SPEAKER_00:I know someone that does that, and that's literally all he does, and he's like, I am completely indispensable to this company. He's like, they don't even want me to retire. Yeah. Oh my gosh. Right. That's so true, though. It's like it sounds like a whole new professional services category is gonna be spun up in 10 years, you know, to uh unbot these companies because like no one's no one's gonna want to do that. Like if you try to hire me on to like unbot you, it's just like it gives me a bad taste in my mouth already. It's like, okay, you already made this stupid mistake, you know, of treating your people like that, and now you want me to undo it so that you can bring people in and like it's a whole mess.

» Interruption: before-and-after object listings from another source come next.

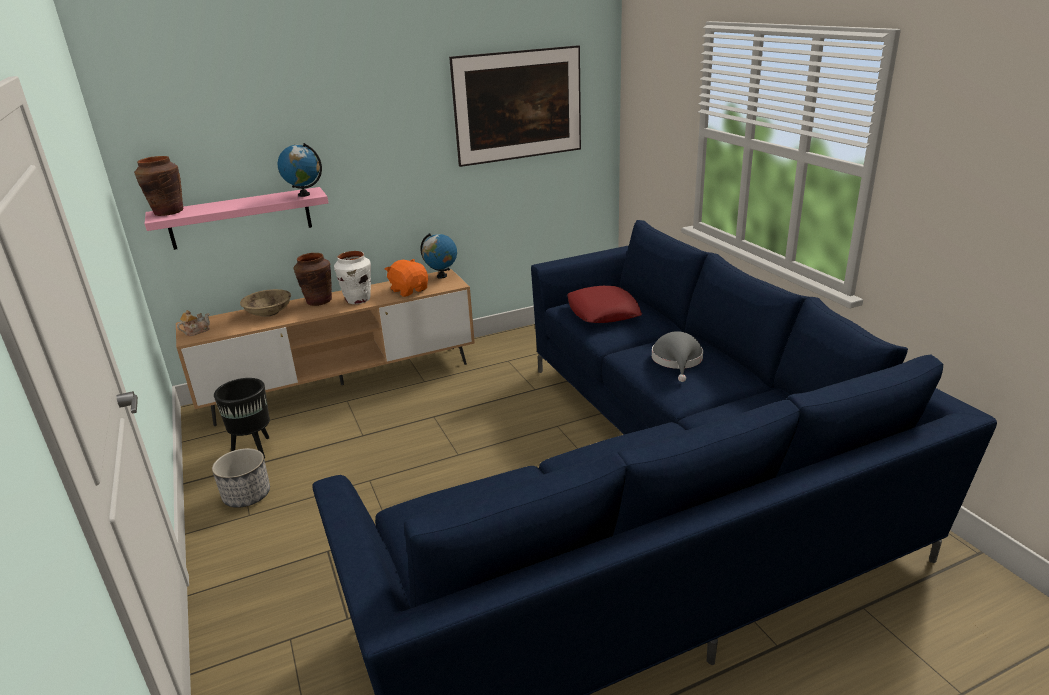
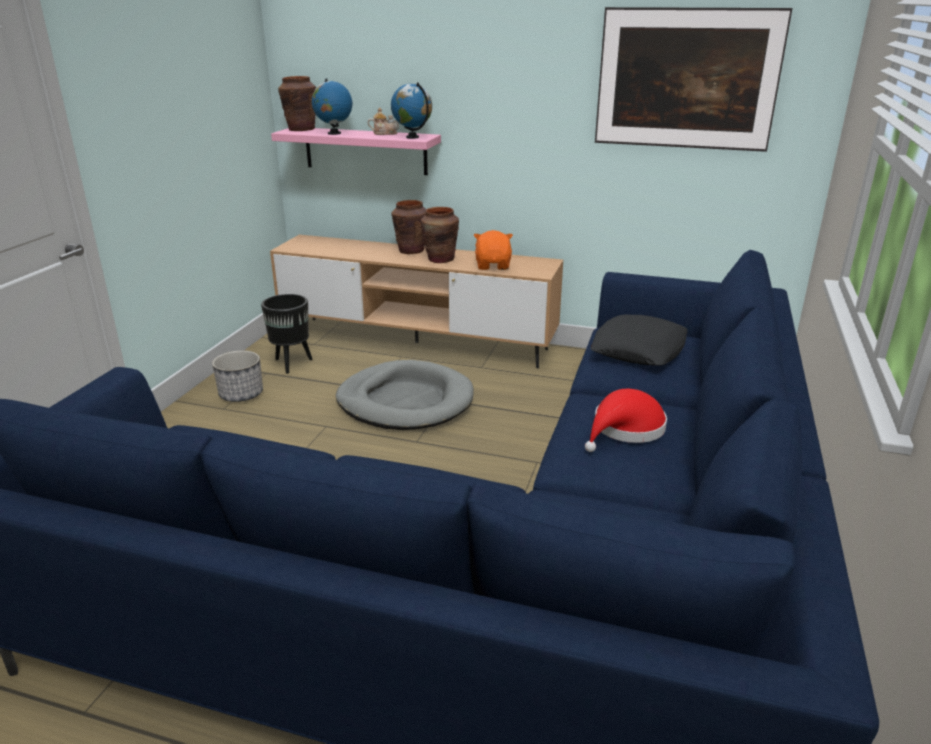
camera: 40 degrees right, 0 degrees up
teapot [177,310,210,336] -> teapot moved to [368,107,399,135]
beige bowl [240,289,291,317] -> none
white vase [334,251,371,304] -> brown vase [421,207,459,263]
globe [420,233,457,279] -> globe moved to [312,78,352,135]
red pillow [567,286,642,323] -> black pillow [590,315,688,366]
grey hat [652,331,703,382] -> red hat [585,389,667,452]
none -> grey dog bed [336,360,474,430]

SPEAKER_01:Right, exactly. So, you know, some eager young listener already has their career set out for them. But just, you know, sit on the sidelines until people are like, get these robots out. And there you go. Right. That could be your whole job. Right.
SPEAKER_00:Well, Eric, you know, I I really appreciate you uh you taking the time today. You know, I I know we went over. I really do apologize for that. That's for trouble. I try to I try to always stay, you know, on task and on time and everything. And I usually do. This is the latest I've ever gone.

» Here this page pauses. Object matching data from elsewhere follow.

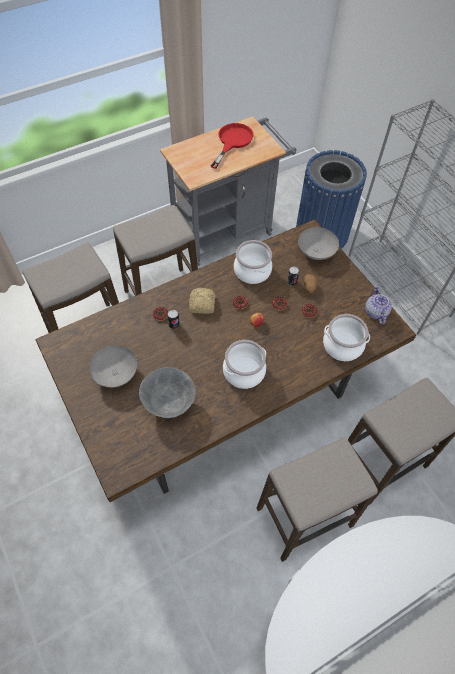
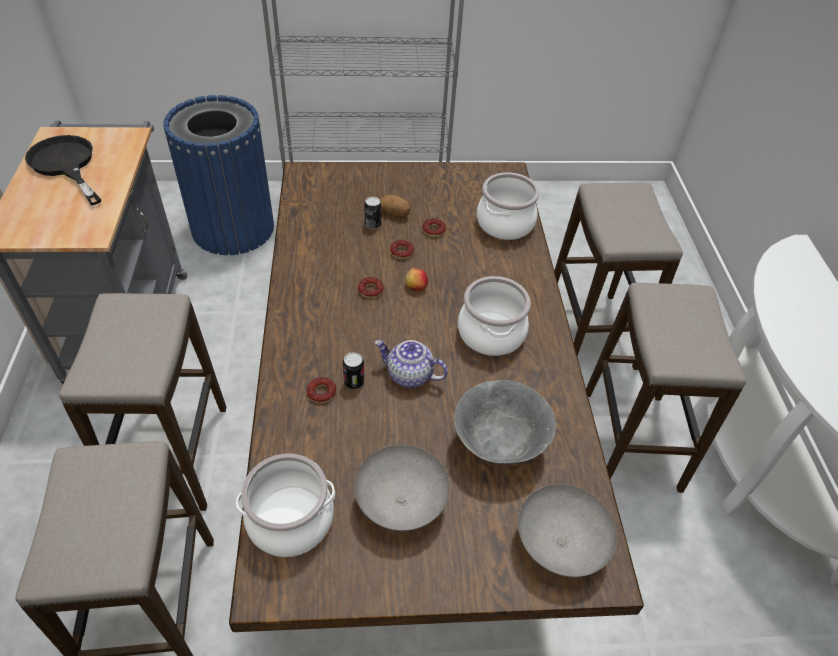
camera: 65 degrees left, 10 degrees down
bread [189,288,215,314] -> none
red frying pan [211,123,254,169] -> black frying pan [25,135,101,206]
cooking pot [234,240,272,284] -> cooking pot moved to [236,453,335,557]
grey bowl [298,227,339,260] -> grey bowl moved to [518,484,617,577]
teapot [365,285,392,324] -> teapot moved to [375,340,448,388]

SPEAKER_01:Yeah, I I'm not known for my brevity. So I appreciate you having me on, Joe. It's always a pleasure.
SPEAKER_00:Yeah, yeah, for sure. That's the thing with the PhD, like they force you to go in such detail that like now you just like always have to go into detail, you know? I get it. Yeah, for sure. Well, Eric, you know, before I let you go, how about you tell my audience where they could find you if they wanted to connect with you and probably where they could find Garrick if they wanted to either contribute or download or use absolutely yeah.
SPEAKER_01:So for me, I am not really active on almost any social media anywhere. But if you search my name, Eric Galinkin, I'm the only one. So whatever you find, it's probably me unless it's bad, in which case it's definitely not me. And as for Garak, Garak is hosted on GitHub, so github.com slash NVIDIA slash Garak, G-A-R-A-K. Um, we have a Discord. The Discord community is wonderful. We have some really active members. We are finally at a point where we have community members who are answering questions about it in the Discord. And I love that. Because that's I don't have to do it. So we have a really, really active community. You know, PRs are always accepted. We try to give good feedback unless the PRs are truly wretched. But that that has happened, I don't think ever yet. Not on this project anyway, which is great, which is great, right? We have a really great, really engaged, really active community. They're super awesome. So yeah, yeah, come check us out, download it. It's also on PyPy, so you can just pip install Derek. And our docs are okay. They're getting better, I promise.
SPEAKER_00:Awesome. Well, thanks everyone. I really hope that you enjoyed this episode. We'll definitely have Eric back on. Hopefully, not in another year, be a little bit sooner. Cool. Awesome.